Ambiguous business cycles

Here is a new paper by Cosmin L. Ilut and Martin Schneider on how ambiguity aversion can give rise to a kind of real business cycle, augmented by nominal rigidities:

This paper studies a New Keynesian business cycle model with agents who are averse to ambiguity (Knightian uncertainty). Shocks to confidence about future TFP are modeled as changes in ambiguity. To assess the size of those shocks, our estimation uses not only data on standard macro variables, but also incorporates the dispersion of survey forecasts about growth as a measure of confidence. Our main result is that TFP and confidence shocks together can explain roughly two thirds of business cycle frequency movements in the major macro aggregates. Confidence shocks account for about 70% of this variation.

The AER version is here, there are various versions here.

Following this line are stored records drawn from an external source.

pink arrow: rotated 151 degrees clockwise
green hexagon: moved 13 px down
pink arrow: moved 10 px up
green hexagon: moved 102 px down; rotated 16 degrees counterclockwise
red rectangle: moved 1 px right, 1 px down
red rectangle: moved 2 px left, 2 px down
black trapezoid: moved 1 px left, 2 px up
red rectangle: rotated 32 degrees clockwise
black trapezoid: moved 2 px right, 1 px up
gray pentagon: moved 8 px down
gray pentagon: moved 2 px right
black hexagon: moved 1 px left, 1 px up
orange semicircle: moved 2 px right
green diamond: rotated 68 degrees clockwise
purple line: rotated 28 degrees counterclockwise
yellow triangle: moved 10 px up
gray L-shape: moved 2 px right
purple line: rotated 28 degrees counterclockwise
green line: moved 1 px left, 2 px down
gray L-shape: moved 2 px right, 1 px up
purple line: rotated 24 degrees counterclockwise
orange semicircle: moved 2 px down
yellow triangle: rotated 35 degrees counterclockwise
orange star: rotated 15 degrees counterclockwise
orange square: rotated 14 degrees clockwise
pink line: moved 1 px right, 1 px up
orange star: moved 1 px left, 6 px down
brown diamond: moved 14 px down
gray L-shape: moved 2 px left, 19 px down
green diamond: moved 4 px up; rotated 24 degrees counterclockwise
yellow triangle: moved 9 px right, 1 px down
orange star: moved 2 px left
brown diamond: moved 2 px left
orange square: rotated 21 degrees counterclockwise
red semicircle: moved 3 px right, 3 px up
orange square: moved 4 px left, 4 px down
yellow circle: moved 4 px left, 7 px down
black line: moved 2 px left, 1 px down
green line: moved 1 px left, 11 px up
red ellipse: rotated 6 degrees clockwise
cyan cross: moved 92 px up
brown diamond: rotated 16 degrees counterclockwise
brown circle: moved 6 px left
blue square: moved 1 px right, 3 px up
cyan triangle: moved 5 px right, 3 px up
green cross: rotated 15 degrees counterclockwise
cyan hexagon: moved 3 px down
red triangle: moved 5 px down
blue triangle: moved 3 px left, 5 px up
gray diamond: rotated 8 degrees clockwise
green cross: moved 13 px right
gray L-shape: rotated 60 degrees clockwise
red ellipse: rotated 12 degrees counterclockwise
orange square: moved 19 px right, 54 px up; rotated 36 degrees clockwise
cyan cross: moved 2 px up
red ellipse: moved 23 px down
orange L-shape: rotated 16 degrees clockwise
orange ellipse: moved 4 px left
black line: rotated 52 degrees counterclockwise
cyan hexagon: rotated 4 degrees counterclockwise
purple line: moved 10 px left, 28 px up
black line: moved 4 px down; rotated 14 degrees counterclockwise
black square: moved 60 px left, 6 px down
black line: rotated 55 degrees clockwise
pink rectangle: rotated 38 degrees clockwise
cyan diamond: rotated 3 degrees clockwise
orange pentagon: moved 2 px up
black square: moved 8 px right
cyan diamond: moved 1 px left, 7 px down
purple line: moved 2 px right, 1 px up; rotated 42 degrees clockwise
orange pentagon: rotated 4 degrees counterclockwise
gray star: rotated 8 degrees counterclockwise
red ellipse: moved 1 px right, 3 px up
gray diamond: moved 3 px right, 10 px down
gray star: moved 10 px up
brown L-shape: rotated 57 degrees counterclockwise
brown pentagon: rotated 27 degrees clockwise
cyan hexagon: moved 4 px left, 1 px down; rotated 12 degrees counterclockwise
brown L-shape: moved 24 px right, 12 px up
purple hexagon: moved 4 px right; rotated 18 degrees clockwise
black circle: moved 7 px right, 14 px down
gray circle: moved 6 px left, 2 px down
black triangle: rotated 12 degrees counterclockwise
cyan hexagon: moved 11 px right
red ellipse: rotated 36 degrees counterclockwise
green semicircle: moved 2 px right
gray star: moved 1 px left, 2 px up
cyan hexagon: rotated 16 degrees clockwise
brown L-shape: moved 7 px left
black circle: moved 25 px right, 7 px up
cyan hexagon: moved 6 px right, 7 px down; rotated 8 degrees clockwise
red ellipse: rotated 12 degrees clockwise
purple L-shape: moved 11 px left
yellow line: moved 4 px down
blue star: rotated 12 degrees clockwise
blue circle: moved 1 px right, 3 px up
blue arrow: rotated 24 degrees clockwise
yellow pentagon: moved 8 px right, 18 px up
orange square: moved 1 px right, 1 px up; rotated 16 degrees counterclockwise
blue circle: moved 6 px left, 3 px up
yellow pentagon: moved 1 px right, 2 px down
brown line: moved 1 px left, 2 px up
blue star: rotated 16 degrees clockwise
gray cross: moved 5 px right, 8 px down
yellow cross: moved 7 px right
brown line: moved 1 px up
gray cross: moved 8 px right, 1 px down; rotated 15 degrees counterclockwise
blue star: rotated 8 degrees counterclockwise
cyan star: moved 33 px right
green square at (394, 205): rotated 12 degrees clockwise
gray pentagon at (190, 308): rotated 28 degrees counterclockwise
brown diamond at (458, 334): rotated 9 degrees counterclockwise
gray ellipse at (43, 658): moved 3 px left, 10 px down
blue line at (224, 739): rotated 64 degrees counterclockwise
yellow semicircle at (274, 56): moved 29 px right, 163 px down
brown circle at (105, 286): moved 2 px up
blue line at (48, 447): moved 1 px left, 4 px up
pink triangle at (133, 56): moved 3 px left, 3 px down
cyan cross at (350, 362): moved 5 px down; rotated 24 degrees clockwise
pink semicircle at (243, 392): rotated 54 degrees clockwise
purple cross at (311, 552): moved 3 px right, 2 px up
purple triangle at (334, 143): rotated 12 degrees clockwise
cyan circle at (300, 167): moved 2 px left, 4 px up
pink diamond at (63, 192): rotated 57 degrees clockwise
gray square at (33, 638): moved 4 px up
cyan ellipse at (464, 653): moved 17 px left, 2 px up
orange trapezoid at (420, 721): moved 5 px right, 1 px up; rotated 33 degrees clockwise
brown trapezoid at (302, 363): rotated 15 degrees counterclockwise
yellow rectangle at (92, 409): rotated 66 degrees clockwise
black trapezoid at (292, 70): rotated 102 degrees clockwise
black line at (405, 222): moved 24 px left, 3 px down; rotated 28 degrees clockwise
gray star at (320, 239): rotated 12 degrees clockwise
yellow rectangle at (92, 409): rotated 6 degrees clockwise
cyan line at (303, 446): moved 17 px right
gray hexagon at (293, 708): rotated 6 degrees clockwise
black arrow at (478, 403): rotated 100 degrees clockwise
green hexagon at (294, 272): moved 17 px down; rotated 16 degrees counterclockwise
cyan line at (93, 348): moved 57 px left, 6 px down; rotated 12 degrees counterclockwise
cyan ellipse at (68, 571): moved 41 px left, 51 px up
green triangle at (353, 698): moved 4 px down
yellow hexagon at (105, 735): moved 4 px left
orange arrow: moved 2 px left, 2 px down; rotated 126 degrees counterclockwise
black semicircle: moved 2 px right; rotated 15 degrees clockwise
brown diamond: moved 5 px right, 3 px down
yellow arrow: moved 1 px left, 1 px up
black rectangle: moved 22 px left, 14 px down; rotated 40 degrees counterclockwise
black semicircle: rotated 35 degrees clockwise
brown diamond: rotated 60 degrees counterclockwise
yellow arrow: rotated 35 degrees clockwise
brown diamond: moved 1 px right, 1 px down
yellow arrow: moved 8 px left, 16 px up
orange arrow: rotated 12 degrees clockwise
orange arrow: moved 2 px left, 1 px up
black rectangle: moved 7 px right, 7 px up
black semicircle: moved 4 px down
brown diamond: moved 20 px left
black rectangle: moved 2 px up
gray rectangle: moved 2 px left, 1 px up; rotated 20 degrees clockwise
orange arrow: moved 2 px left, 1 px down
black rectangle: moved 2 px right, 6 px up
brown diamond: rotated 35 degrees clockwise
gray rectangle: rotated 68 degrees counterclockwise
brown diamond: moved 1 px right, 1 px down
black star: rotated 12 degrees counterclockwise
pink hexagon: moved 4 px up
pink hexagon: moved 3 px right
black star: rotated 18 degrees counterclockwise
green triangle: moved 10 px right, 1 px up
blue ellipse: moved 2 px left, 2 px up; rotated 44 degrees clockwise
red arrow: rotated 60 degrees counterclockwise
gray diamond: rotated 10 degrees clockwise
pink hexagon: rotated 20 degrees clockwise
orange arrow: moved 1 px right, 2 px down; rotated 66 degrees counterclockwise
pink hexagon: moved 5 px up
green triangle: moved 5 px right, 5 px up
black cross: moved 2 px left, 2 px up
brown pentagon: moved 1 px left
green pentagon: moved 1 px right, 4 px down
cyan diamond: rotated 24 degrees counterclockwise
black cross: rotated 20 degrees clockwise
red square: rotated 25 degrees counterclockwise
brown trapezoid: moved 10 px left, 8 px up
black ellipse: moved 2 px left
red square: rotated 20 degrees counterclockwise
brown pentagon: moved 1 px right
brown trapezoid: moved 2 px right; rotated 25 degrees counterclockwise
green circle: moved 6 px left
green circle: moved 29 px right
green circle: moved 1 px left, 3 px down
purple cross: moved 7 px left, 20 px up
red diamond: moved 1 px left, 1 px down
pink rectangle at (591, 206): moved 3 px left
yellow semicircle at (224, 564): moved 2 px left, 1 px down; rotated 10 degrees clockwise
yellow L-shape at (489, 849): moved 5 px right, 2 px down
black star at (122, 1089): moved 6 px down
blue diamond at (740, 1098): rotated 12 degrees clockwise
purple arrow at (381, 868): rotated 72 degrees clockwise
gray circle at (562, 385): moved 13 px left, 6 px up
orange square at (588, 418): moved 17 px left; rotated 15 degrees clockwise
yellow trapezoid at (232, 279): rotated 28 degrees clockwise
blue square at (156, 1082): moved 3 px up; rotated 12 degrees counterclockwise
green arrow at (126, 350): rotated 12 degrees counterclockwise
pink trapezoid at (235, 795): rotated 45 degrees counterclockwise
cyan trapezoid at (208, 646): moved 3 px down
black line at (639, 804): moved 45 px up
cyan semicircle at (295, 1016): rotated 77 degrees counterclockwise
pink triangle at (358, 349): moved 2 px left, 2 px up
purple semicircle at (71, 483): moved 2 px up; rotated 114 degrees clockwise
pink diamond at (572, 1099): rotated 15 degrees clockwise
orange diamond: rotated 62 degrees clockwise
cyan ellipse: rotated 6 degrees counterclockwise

By Kristoffer P. Nimark, here is a paper on “Man bites Dog” business cycles.

Comments

I have no expertise in this area, but in my lust to be first and offer a substantive comment I have quickly read the paper, and the excellent "man bites dog" article, and it seems this is a "Real Business Cycle" sleight of hand article, that attempts to show small changes in sentiment yield large changes in GDP. For example (to cite an extreme example): "What caused the Black Friday drop in the stock market in 1987, that eventually produced a corresponding 'wealth effect' negative change in GDP (though not, as was feared at the time, a recession)"? Answer according to this school: Congress mulling over some obscure tax changes that would hurt business. If you believe in this kind of cause-effect, which attempts to eliminate Keynes' animal spirits, I own the Brooklyn bridge.

"I have no expertise in this area"

That is abundantly clear.

The business cycle has already been explained here:
http://www.kc.frb.org/publicat/sympos/2007/pdf/leamer_0415.pdf

"Housing is the Business Cycle" by E. Leamer? Sounds crackpot. But given Piketty's data maybe in the Great Stagnation society in which we live, maybe not so crackpot after all.

Solar cycles, weather cycles, climate cycles, drought cycles, political cycles, fashion cycles......everything recorded in economics, including the central bank's policy, are expressions of the underlying cycle, not the cause of it.

The underlying cycle is the menstrual cycle.